# Passage for review

=== Section Start ===

"The great danger in our utopian dreams of community is that they lead us to want association with people just like ourselves. Here we confront the third myth of community -- that it will be an extension and expansion of our own egos, a confirmation of our own partial view of reality. But in true community we do not choose our companions. Instead, they are given to us by grace. In fact, true community might be defined as that place where the person we least want to live with always lives!"
Parker Palmer, A Place Called Community
Pendle Hill Pamphlet
For a long time, I have been thinking about Friends Community. In fact, it was the fact that Friends were a 'Religious Society' that played a large part in my feeling this was where I belonged spiritually. Something inside of me has railed against the notion of rugged individualism, since I was too young to know what that meant. As I came to understand the concept of ongoing revelation, I came to understand that Spirit had been leading me for a long time regarding this issue.
In seminary, I was studying pastoral counseling, and I was searching for a way to talk about spirituality and family therapy. It seemed clear to me that one could not counsel one person in a family without considering the whole. Gradually it came to me that this was like the passage from 1 Corinthians 12, which refers to the varying spiritual gifts. Indeed, I came to see that each member of a family possessed different gifts, and these each needed to be brought into the light. A Meeting functions much in the same way: those drawn to be a part of each bring different gifts, and the manner in which all of those gifts "fit" together comprises the personality of the Meeting.
I wrote my master's thesis on the Body of Christ as a model for pastoral family therapy. I can look back now and say honestly that I barely scratched the surface on the use of this metaphor. I was more a therapist than a Biblical scholar, and really what I was trying to say was how we cannot ignore the whole of any organization, and that if we treated each part of the whole as though it could not simply be ignored because it didn't fit, then we would all be better off.
This is still my theoretical belief, although quite a few years more of living has certainly shown me how much more difficult this is in practice. In my years as a convinced Friend, I have seen meetings struggle with virtually every kind of community issue, from mental illness, to diversity, to the rights of individuals vs. the rights of the whole, to politics, to religious beliefs. Often, in practice, we, and I in particular, have come up dreadfully short of the spiritual ideal. Still, our desire and willingness to struggle with the queries, to worship listening for direction, and to continue to strive towards what we believe God would have us do, has led me to believe more and more that I am a Friend in as many the ways as George Fox and the early Friends were.
I remain convinced that our experience of living community combined with our desire to live our beliefs is the single strongest corrective we present to the world against the cold shoulder of individualism in our society. It has led us to develop and practice methods of peaceful resolution to conflict, to see the global issues as our own issues, and to practice creative ways of being Present with others, no matter their condition. It has led me to begin to study more in the Bible, and to begin to read the history of Friends in community from a desire to live these principals more deeply..

=== Section End ===

# Problem to solve
Update the text on Friends community from "Parker Palmer, A" to "regarding this issue.", replacing "rugged individualism" with "self-reliance".

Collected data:
=== Section Start ===

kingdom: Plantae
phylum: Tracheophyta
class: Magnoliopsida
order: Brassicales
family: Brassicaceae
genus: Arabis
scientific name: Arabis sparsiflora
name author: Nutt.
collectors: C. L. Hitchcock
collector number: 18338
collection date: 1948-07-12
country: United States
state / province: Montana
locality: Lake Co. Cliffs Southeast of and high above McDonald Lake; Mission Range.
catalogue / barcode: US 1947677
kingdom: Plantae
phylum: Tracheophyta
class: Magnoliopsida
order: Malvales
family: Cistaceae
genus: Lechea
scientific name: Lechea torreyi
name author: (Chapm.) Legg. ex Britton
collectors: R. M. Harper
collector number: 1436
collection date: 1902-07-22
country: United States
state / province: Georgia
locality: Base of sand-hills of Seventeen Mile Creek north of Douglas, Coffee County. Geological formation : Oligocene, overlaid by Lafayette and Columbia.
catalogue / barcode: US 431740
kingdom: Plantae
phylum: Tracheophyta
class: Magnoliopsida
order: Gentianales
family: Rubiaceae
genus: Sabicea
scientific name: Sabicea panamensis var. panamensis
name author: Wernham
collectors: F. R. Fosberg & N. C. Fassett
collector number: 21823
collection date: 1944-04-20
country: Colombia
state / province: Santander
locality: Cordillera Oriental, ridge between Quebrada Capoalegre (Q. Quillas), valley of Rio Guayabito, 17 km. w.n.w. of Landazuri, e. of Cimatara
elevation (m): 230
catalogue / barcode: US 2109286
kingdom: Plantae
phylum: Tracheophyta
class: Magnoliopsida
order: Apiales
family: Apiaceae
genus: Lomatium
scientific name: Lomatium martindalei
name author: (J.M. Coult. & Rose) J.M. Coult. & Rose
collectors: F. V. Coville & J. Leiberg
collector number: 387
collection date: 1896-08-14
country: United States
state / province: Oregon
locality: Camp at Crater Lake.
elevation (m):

=== Section End ===

# Solution below
Parker Palmer, A Place Called Community
Pendle Hill Pamphlet
For a long time, I have been thinking about Friends Community. In fact, it was the fact that Friends were a 'Religious Society' that played a large part in my feeling this was where I belonged spiritually. Something inside of me has railed against the notion of self-reliance, since I was too young to know what that meant. As I came to understand the concept of ongoing revelation, I came to understand that Spirit had been leading me for a long time regarding this issue.